1983 novel by Philip José Farmer

River of Eternity is a science fiction novel by American writer Philip José Farmer (1918-2009). It is an early version of what became Farmer's popular Riverworld series of novels (1971–83), in which all of humanity has been resurrected and resettled on an artificial "river planet".

==Publication history==
The original "Riverworld" story was a 150,000-word novel titled Owe for the Flesh, which ended with a protagonist named Richard Black (based on the real-life British Arabist and explorer Richard Francis Burton) finding the tower at the end of the river.
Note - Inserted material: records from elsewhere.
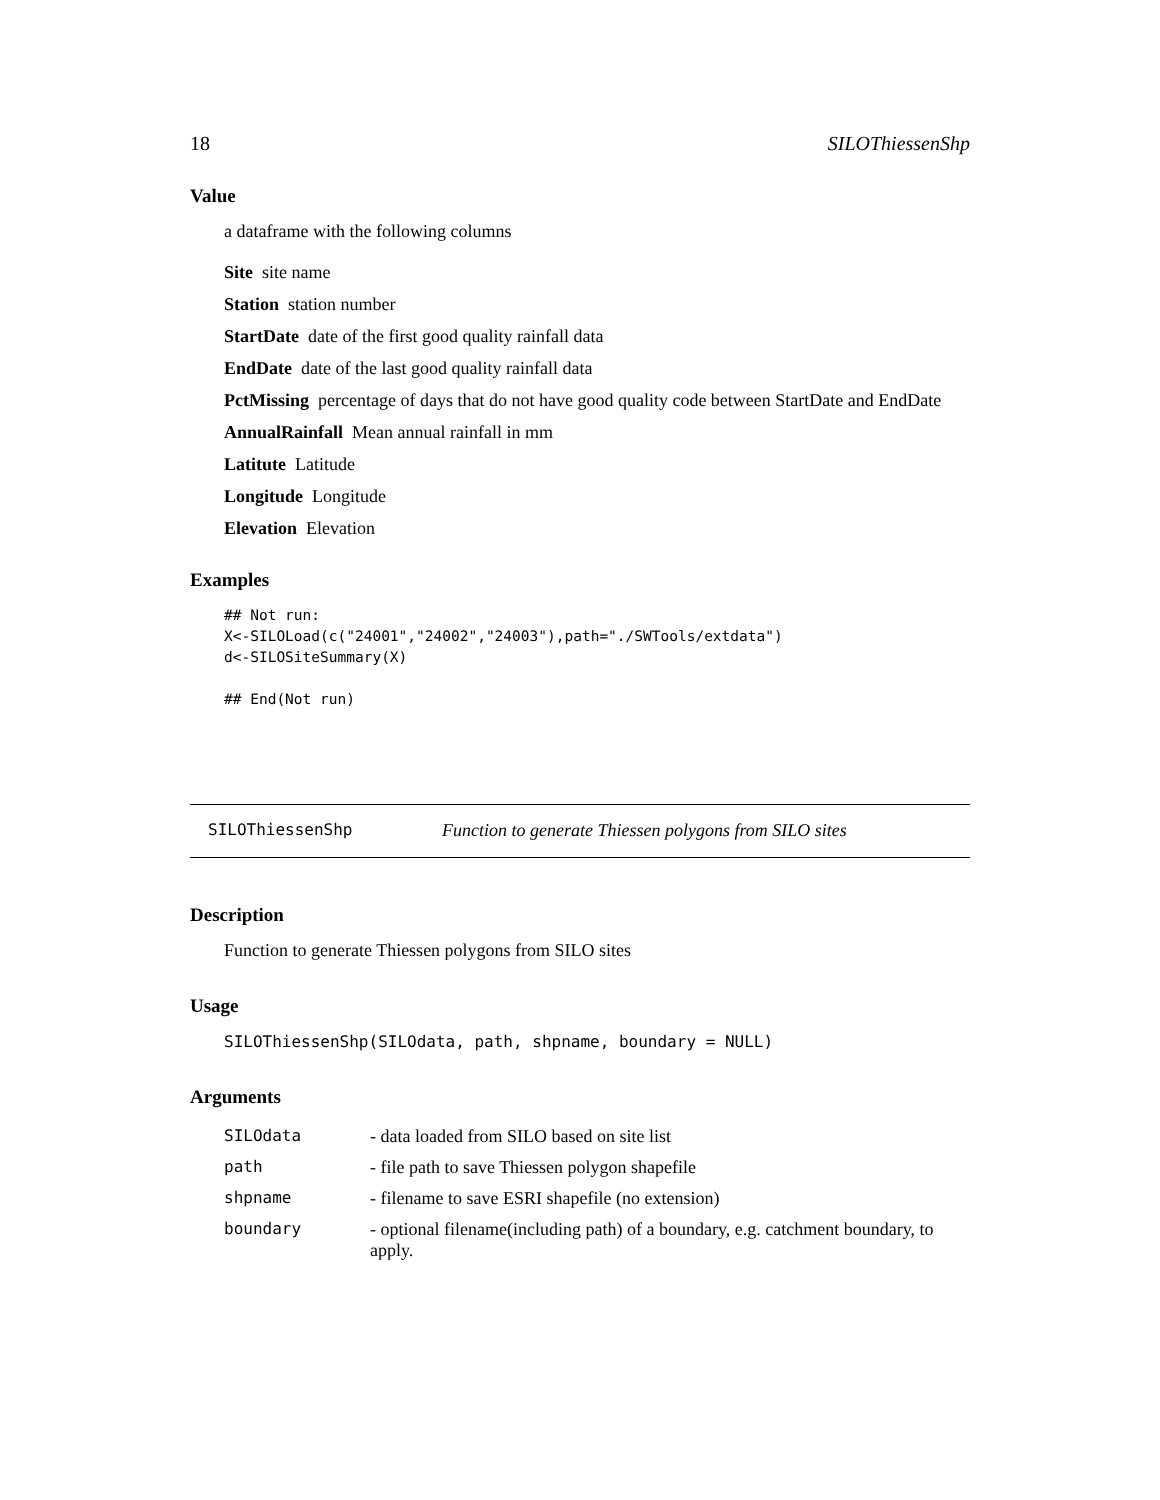18 SILOThiessenShp
Value
a dataframe with the following columns
Site site name
Station station number
StartDate date of the first good quality rainfall data
EndDate date of the last good quality rainfall data
PctMissing percentage of days that do not have good quality code between StartDate and EndDate
AnnualRainfall Mean annual rainfall in mm
Latitute Latitude
Longitude Longitude
Elevation Elevation
Examples
## Not run:
X<-SILOLoad(c("24001","24002","24003"),path="./SWTools/extdata")
d<-SILOSiteSummary(X)

## End(Not run)
SILOThiessenShp Function to generate Thiessen polygons from SILO sites
Description
Function to generate Thiessen polygons from SILO sites
Usage
SILOThiessenShp(SILOdata, path, shpname, boundary = NULL)
Arguments
| SILOdata | - data loaded from SILO based on site list |
| path | - file path to save Thiessen polygon shapefile |
| shpname | - filename to save ESRI shapefile (no extension) |
| boundary | - optional filename(including path) of a boundary, e.g. catchment boundary, to apply. |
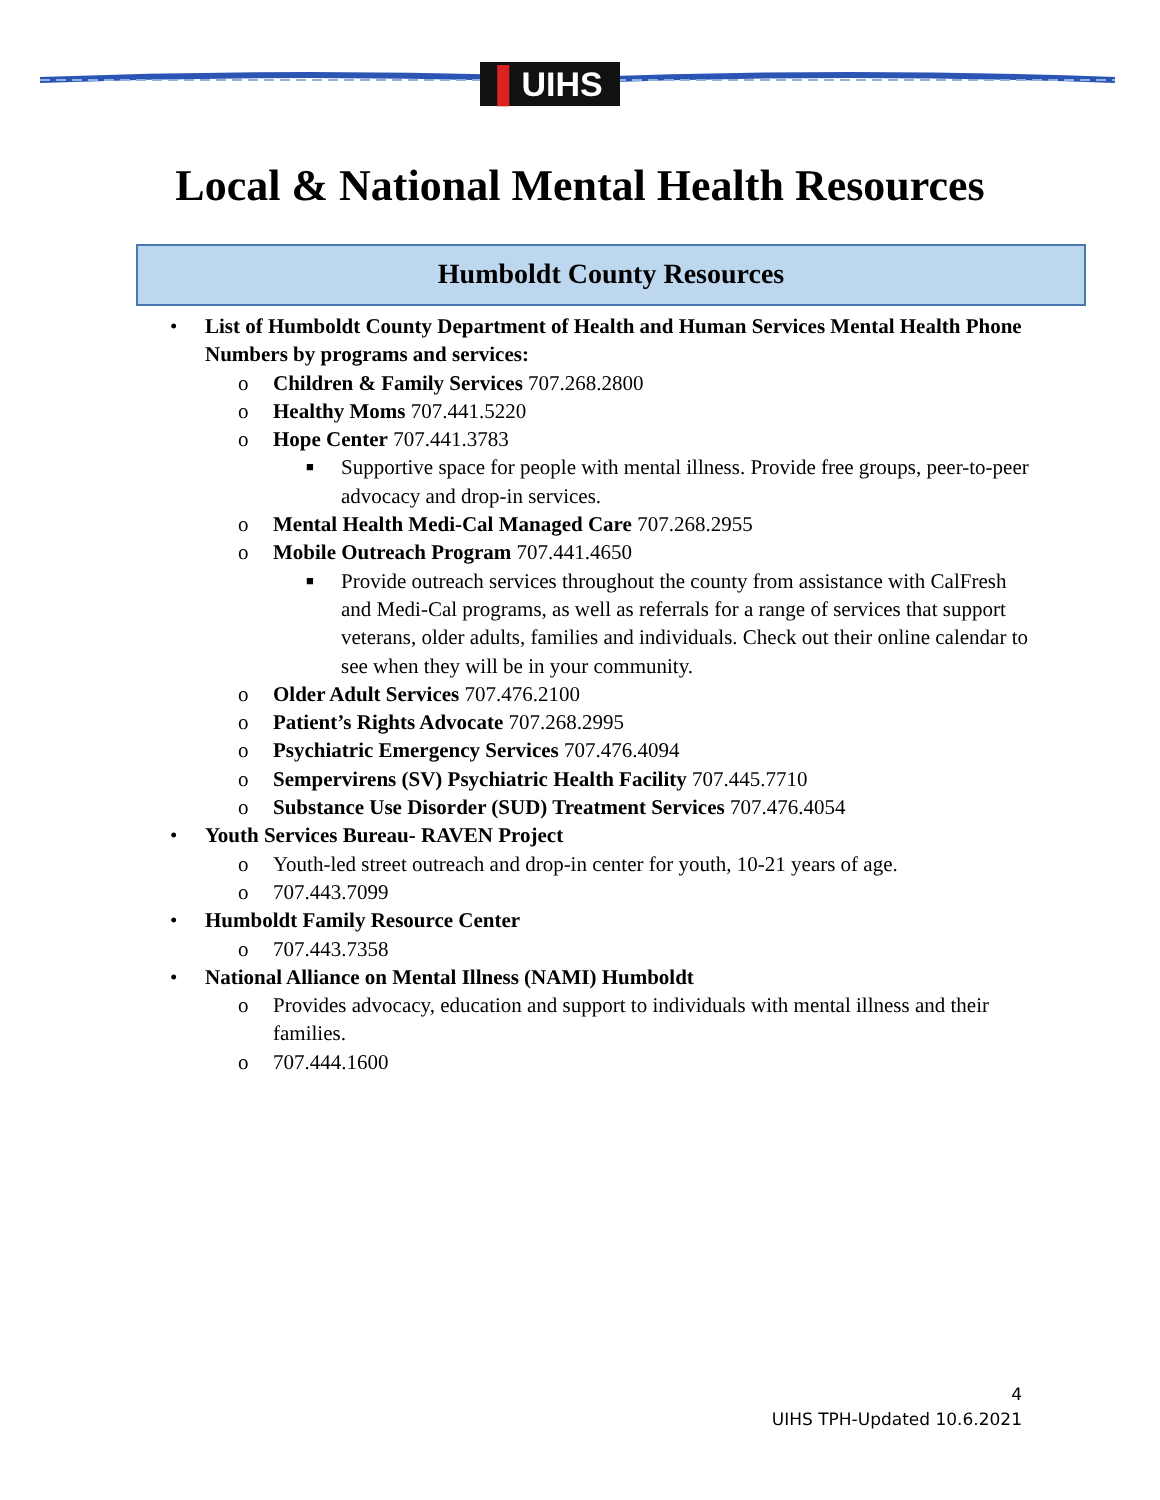▌UIHS
Local & National Mental Health Resources
Humboldt County Resources
• List of Humboldt County Department of Health and Human Services Mental Health Phone Numbers by programs and services:
o Children & Family Services 707.268.2800
o Healthy Moms 707.441.5220
o Hope Center 707.441.3783
■ Supportive space for people with mental illness. Provide free groups, peer-to-peer advocacy and drop-in services.
o Mental Health Medi-Cal Managed Care 707.268.2955
o Mobile Outreach Program 707.441.4650
■ Provide outreach services throughout the county from assistance with CalFresh and Medi-Cal programs, as well as referrals for a range of services that support veterans, older adults, families and individuals. Check out their online calendar to see when they will be in your community.
o Older Adult Services 707.476.2100
o Patient’s Rights Advocate 707.268.2995
o Psychiatric Emergency Services 707.476.4094
o Sempervirens (SV) Psychiatric Health Facility 707.445.7710
o Substance Use Disorder (SUD) Treatment Services 707.476.4054
• Youth Services Bureau- RAVEN Project
o Youth-led street outreach and drop-in center for youth, 10-21 years of age.
o 707.443.7099
• Humboldt Family Resource Center
o 707.443.7358
• National Alliance on Mental Illness (NAMI) Humboldt
o Provides advocacy, education and support to individuals with mental illness and their families.
o 707.444.1600
4
UIHS TPH-Updated 10.6.2021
Farmer wrote it in a single month in 1952 and promptly entered it in a science fiction novel contest run by Shasta Publishers and subsidized by Pocket Books. He won the contest but received no money. The work was never published and was lost in its original form. Farmer revised and retitled the book River of Eternity, but that version remained unpublished as well and was thought lost. Farmer then reworked the material yet again into two separate novellas: The Day of the Great Shout, which appeared in the January 1965 issue of Worlds of Tomorrow, and The Suicide Express, which appeared in the March 1966 issue of Worlds of Tomorrow. (By now the protagonist was out in the open as a fictionalized Burton.) The novellas were expanded and combined in 1971 as the novel To Your Scattered Bodies Go and three sequels constituting the Riverworld sequence of novels followed in 1977, '80 and '83. Then in 1983, a copy of the old River of Eternity manuscript was discovered in a garage and published by Phantasia Press. Farmer recounts the whole story in his introduction to the Phantasia edition of River of Eternity.